I’m still not familiar about how to import data using Fastai. I have folder where is all of my images. Then every image have id which is then linked to class in csv. Actually there is multiple classes in csv seperated with space. How I can import that data into my model? Could someone put example to better understand.
And also have someone made Medium or other articles about this. I think after seeing some examples it is easier for me to understand it better.
Has anyone used the command data.use_partial_data where data is an ItemList? If so, would you please share your example?
Is use_partial_data a way of only using a subset of the images you have collected while training?
I got the same when trying to access the Zeit documentation. @rachel can you please confirm if the site is going to be down for quite a while or is this just a temporary issue? Thanks!
Edit: course-v3.fast.ai seems to be back up now. Sorry for the trouble
During the preparation of a databunch, is there a reason that the fastai library splits data into the train & valid sets before connecting images with class labels?
Wouldn’t it make more sense to put a similar percentage of each class of image into the train and valid datasets?
Has anyone posted a blog where they deal with the problem that could arise if you have one class with many fewer images than other classes? I think Jeremy mentioned that you could make more copies of the images that had low representation. I understand that if each copy is transformed differently that would reduce overfitting.
I wonder what the limits are? E.g. if you have 100 images for most classes and only 10 for another, can neural nets do a good job of identifying new images that match the lowly populated class?
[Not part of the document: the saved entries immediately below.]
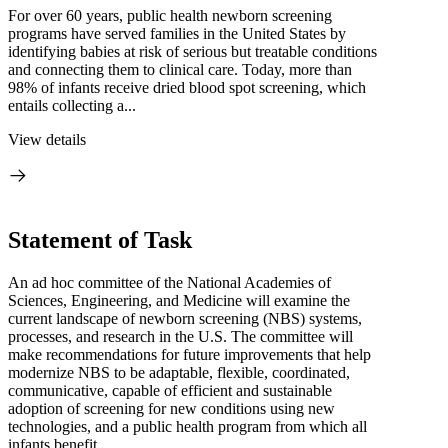
For over 60 years, public health newborn screening
programs have served families in the United States by
identifying babies at risk of serious but treatable conditions
and connecting them to clinical care. Today, more than
98% of infants receive dried blood spot screening, which
entails collecting a...
View details
Statement of Task
An ad hoc committee of the National Academies of
Sciences, Engineering, and Medicine will examine the
current landscape of newborn screening (NBS) systems,
processes, and research in the U.S. The committee will
make recommendations for future improvements that help
modernize NBS to be adaptable, flexible, coordinated,
communicative, capable of efficient and sustainable
adoption of screening for new conditions using new
technologies, and a public health program from which all
infants benefit.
This seems like a fun experiment! Please share if you have blogged on this topic.
Making additional copies and then using augementation works, but is pretty cludgy.
@radek has a way to do this just by manipulating the train.csv in an intelligent manner (the ‘difficult’ thing here for me at least was constructing the validation set without including ‘copied but transformed’ images) in his Humpback Whale kaggle github repo.
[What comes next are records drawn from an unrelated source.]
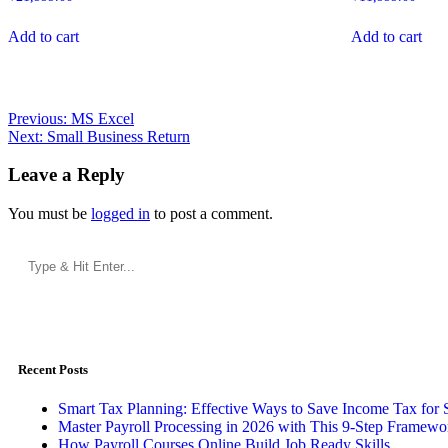
Add to cart
Add to cart
Previous:
MS Excel
Next:
Small Business Return
Leave a Reply
You must be
logged in
to post a comment.
Recent Posts
Smart Tax Planning: Effective Ways to Save Income Tax for 
Master Payroll Processing in 2026 with This 9-Step Framewo
How Payroll Courses Online Build Job Ready Skills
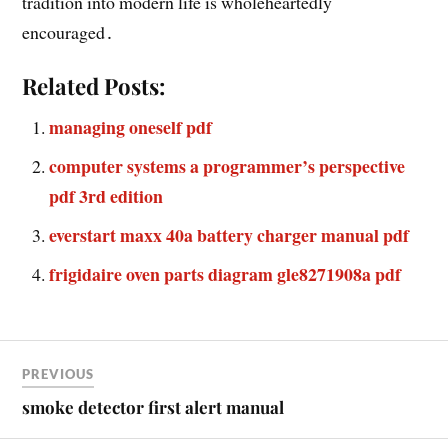
tradition into modern life is wholeheartedly
encouraged․
Related Posts:
managing oneself pdf
computer systems a programmer’s perspective
pdf 3rd edition
everstart maxx 40a battery charger manual pdf
frigidaire oven parts diagram gle8271908a pdf
PREVIOUS
smoke detector first alert manual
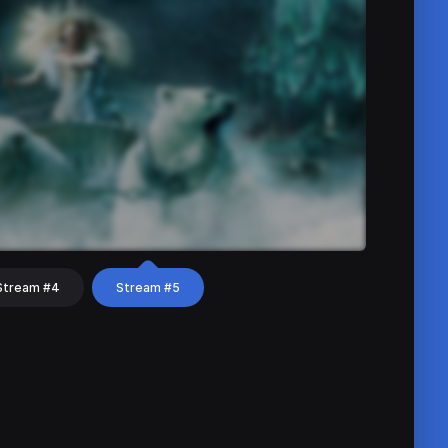
Stream #4
Stream #5
hat
Share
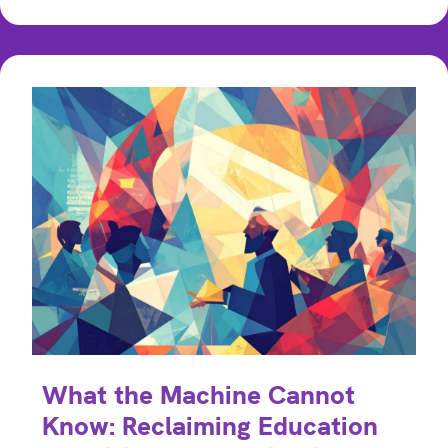
What the Machine Cannot
Know: Reclaiming Education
Has anyone looked at solutions to image classifications where the submitted image is totally off-domain? Classifications will always classify - with some level of confidence (probably not the correct statistical term to apply to the accuracy) but the image might not even be in the right domain. Would a binary classifier of all your classes v general images be a good first step? The following is an example where I’d like to respond with “This doesn’t look like a sports picture - but…”
Have you tried grabbing a sample of non-sports images from, say, imagenet and adding them as another class (not_sports or whatever) to your classifier?
“Other” bucketing like this usually works relatively well with more traditional ML techniques…
Thanks @larcat, I was considering that - but with the nature of the pictures and not always having a specific subject I’d wondered if a binary all sports v others might be a better way. I’ll try both approaches.